Kirkus Reviews QR Code
STENCH by David Brock

STENCH

The Making of the Thomas Court and the Unmaking of America

by David Brock

Pub Date: Sept. 17th, 2024
ISBN: 9780593802144
Publisher: Knopf

A full-throated denunciation of a corrupt, thoroughly politicized Supreme Court in which the true chief justice is Clarence Thomas.

It was Brock, then a writer for right-wing publications, who coined the infamous slur on Clarence Thomas accuser Anita Hill, “a bit nutty and a bit slutty.” He’s been atoning ever since. Thomas, as recent news accounts have made clear, has no qualms about accepting gifts from wealthy supporters of extreme right-wing causes; nor will he recuse himself from cases that by all ethical standards he should not hear, including recent rulings on executive power and on the Jan. 6, 2021, Capitol attack. The Court, writes Brock, became Thomas’s the minute Amy Coney Barrett took Ruth Bader Ginsberg’s seat on the bench in 2020: “[John] Roberts could no longer preside over a conservative court that respected precedent. This was no longer the Roberts Court.” The Court was really owned, Brock holds, by right-wing fixer and ultra-Catholic Leonard Leo, the source of so many of those gifts to Thomas: it was Leo, Brock chronicles, who essentially brokered the morally compromised Donald Trump’s acceptance by the Christian right with the understanding that Trump would appoint an Opus Dei–leaning, hard-Catholic justice, and so he did.

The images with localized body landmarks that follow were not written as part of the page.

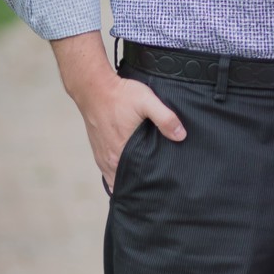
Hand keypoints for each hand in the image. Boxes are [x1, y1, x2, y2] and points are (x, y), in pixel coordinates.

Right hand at [70, 73, 185, 192]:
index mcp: (121, 153)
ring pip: (115, 178)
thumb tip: (181, 135)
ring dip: (127, 180)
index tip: (160, 187)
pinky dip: (117, 173)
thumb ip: (165, 118)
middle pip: (125, 183)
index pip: (135, 182)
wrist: (93, 87)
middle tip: (156, 185)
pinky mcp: (98, 149)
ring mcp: (102, 155)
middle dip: (139, 186)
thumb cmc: (119, 95)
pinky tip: (129, 169)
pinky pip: (108, 170)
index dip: (148, 186)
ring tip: (143, 181)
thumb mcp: (146, 101)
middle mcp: (109, 159)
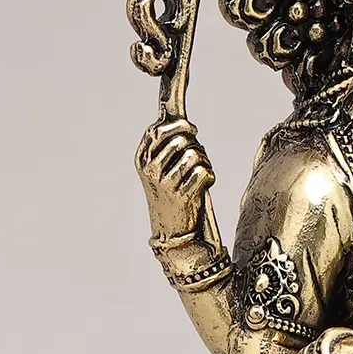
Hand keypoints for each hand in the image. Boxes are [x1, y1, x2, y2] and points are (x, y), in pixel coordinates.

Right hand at [136, 117, 214, 241]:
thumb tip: (183, 122)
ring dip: (204, 161)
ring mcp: (166, 183)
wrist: (171, 231)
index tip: (191, 128)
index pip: (157, 131)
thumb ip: (166, 146)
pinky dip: (210, 176)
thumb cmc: (170, 194)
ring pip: (194, 155)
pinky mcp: (182, 195)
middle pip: (179, 140)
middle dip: (195, 145)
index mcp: (142, 160)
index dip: (177, 124)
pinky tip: (205, 184)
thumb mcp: (160, 169)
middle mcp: (151, 170)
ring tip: (200, 173)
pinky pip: (204, 172)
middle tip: (198, 156)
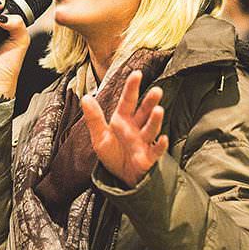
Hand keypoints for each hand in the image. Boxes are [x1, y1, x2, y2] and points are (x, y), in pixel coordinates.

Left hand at [81, 70, 167, 184]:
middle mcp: (135, 127)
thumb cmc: (112, 154)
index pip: (128, 100)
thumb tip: (85, 97)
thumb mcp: (99, 136)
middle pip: (144, 111)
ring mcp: (144, 141)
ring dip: (155, 120)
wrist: (120, 176)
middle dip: (150, 101)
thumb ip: (94, 118)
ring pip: (151, 128)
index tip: (137, 73)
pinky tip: (162, 139)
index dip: (132, 87)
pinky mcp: (149, 156)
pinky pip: (156, 150)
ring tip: (158, 110)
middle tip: (156, 91)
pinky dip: (160, 145)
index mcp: (122, 120)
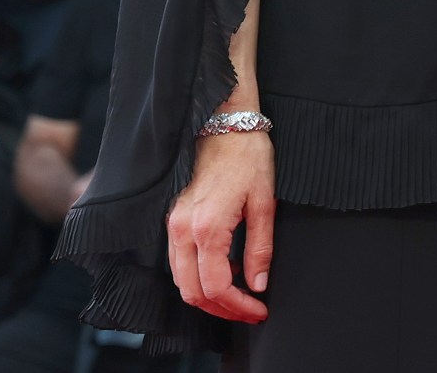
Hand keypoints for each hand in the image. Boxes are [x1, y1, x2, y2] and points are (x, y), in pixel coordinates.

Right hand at [168, 124, 274, 322]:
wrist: (223, 125)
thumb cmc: (248, 158)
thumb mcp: (264, 202)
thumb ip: (260, 247)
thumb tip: (258, 284)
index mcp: (206, 228)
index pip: (216, 286)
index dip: (238, 306)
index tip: (259, 310)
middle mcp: (181, 231)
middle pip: (192, 292)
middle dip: (221, 309)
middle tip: (250, 312)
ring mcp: (172, 225)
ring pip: (180, 281)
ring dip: (208, 296)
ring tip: (241, 296)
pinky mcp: (172, 220)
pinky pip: (178, 263)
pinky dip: (198, 277)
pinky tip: (225, 271)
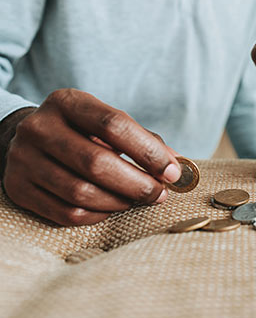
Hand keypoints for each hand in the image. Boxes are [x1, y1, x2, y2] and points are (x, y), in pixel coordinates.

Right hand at [2, 89, 180, 225]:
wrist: (27, 140)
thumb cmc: (81, 132)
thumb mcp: (106, 124)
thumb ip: (143, 140)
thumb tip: (175, 166)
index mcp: (67, 102)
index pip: (114, 124)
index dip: (148, 152)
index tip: (171, 172)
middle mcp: (39, 127)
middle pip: (97, 163)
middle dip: (137, 184)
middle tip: (159, 193)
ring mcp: (23, 159)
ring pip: (81, 192)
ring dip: (119, 202)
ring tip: (135, 200)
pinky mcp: (18, 189)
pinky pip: (66, 213)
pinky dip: (97, 215)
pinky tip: (111, 208)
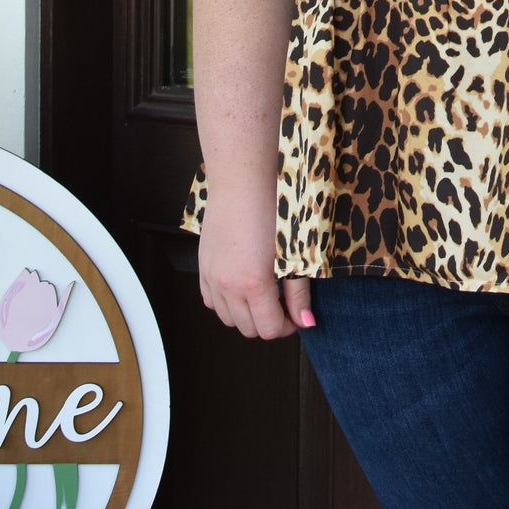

Citizens United was an early test case, and with its victory, which allows Leo to make his contributions in secret, “the power of Thomas and Leo was only just ramping up—­and it would take years for anyone to survey the extent of the damage to the viability of the U.S. experiment in democracy,” Brock writes. The other conservative justices, notably Brett Kavanaugh—whom Brock accuses of multiple counts of perjury—are nearly as bad, but Brock is clearly focused on Thomas; he closes by laying out a convincing case for impeachment.

Critics of the current Supreme Court will find plenty of support in Brock’s aggrieved, well-documented exposé.